A shuffle of leather on stone marked the prioress’s approach to the orrery.
Finally releasing her grip on the world, Nyx straightened and bowed her head.
“Let us test what else this young woman of only fourteen winters can discern from today’s lesson.” The prioress’s finger lifted Nyx’s chin. “Can you tell us why those in the northern Crown experience seasons—from the icy bite of winter to the warmth of summer—even when one side of the Urth forever faces the sun?”
Nyx had to swallow twice to free her tongue. “It… It is to remind us of the gift of the Father to the Mother, so we better appreciate His kindness at being allowed to live in the Crown, in the safe lands between scorching heat and icy death. He gives us a taste of hot and cold with the passage of each year.”
The prioress sighed. “Yes, very good. Just as Hieromonk Plakk has droned into you.” The finger lifted her chin higher as if to study Nyx more intently. “But what does the orrery tell you?”
Nyx stepped back. Even with her hazy sight, she was unable to withstand the weight of Ghyle’s attention any longer. She returned to the orrery and again pictured the path of the Urth around the coal-heated sun. She had felt the waxing and waning of the warmth as the sphere rotated fully around.
“The Urth’s path is not a perfect circle around the sun,” Nyx noted aloud. “More like an oval.”
“An ellipse, it is called.”
Nyx nodded and cast a quizzical look at the prioress. “Maybe when the Urth’s path is farthest from the sun, farthest from the heat, could that be our wintertime?”
“It is not a bad guess. Even some of the most esteemed alchymists might tell you the same. But they are no more correct than Hieromonk Plakk.”
“Then why?” Nyx asked, curiosity getting the better of her.
“What if I told you that when we have our dark winters here in the northern half of the Crown, that the lands to the far south enjoy a bright summer?”
“Truly?” Nyx asked. “At the same time?”
“Indeed.”
Nyx scrunched her brow at what sounded like absurdity. Still, she sensed the prioress was hinting at something with the words she had emphasized.
Dark and bright.
“Have you never wondered,” Ghyle pressed, “how in winter the Father sits lower in the sky, then higher again in the summer? Though the sun never vanishes, it makes a tiny circle in the sky over one year’s passing?”

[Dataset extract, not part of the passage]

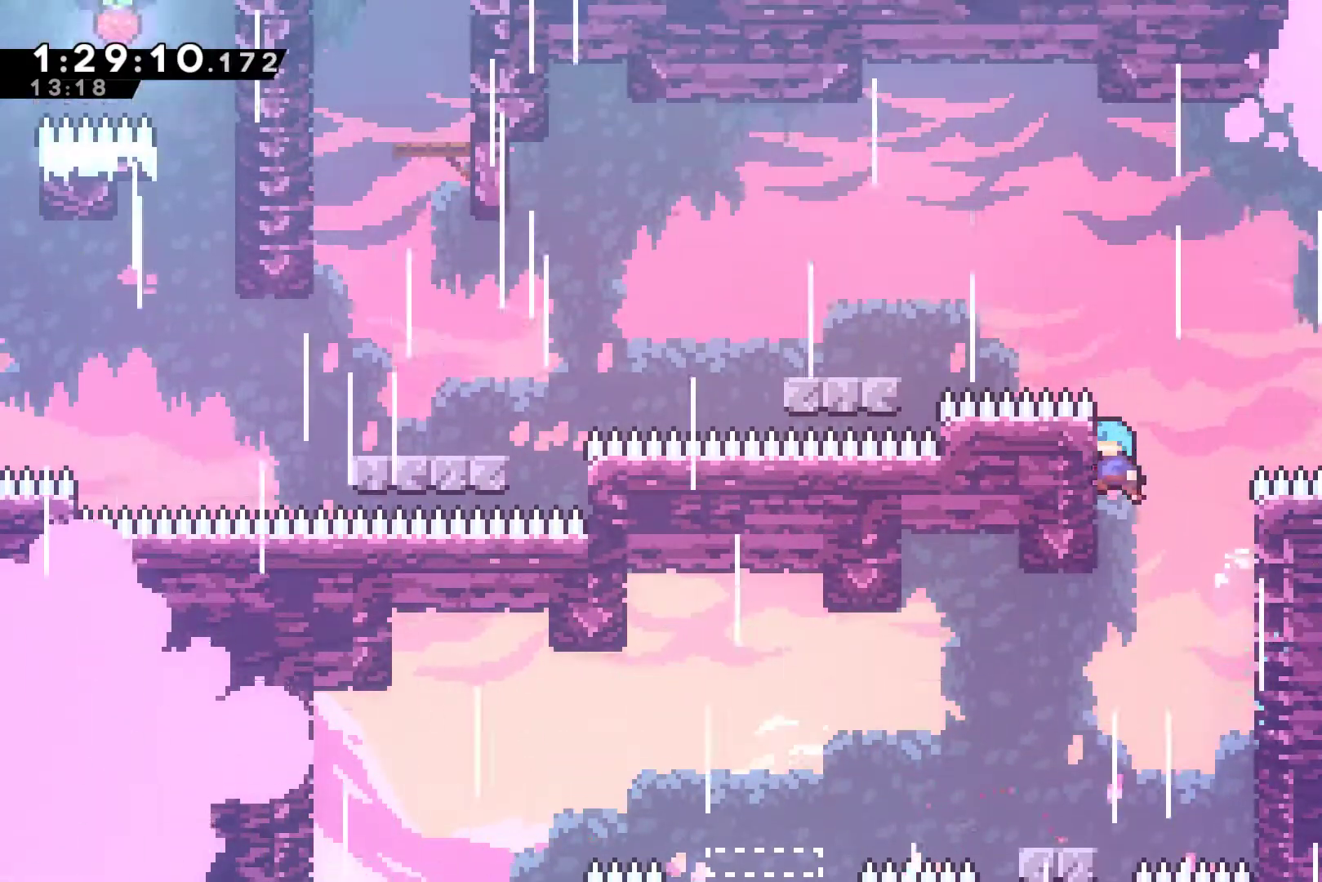
{"buttons": ["R1", "DPAD_RIGHT"], "left_stick": "center", "events": [[33, "DPAD_LEFT", "up"], [67, "A", "down"], [67, "DPAD_RIGHT", "down"], [233, "DPAD_RIGHT", "up"], [267, "DPAD_LEFT", "down"], [333, "DPAD_UP", "up"], [400, "DPAD_UP", "down"], [500, "A", "up"], [500, "DPAD_LEFT", "up"], [500, "DPAD_RIGHT", "down"], [500, "DPAD_UP", "up"]]}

Nyx gave a tiny shake of her head and a wave toward her eyes. There was no way she could appreciate such subtlety.
A hand touched her shoulder. “Of course, I’m sorry. But let me assure you this is true. And as such, can you guess from your study of the orrery why this might be?”
Nyx turned back to the convoluted rings of bronze on the table. She sensed she was being tested. She could almost feel the prioress’s intensity burning next to her. She took a deep breath, determined not to disappoint the head of the school. She reached out a hand to the orrery. “May I?”
“Of course.”
Nyx again took her time to center herself on the warm sun and fumble to the third ring. Once she found the sphere affixed there, she examined its shape more closely, taking care of the tiny bead of the moon that spun on its own ring around the Urth. She particularly noted how the sphere of the Urth was pinned to the ring beneath it.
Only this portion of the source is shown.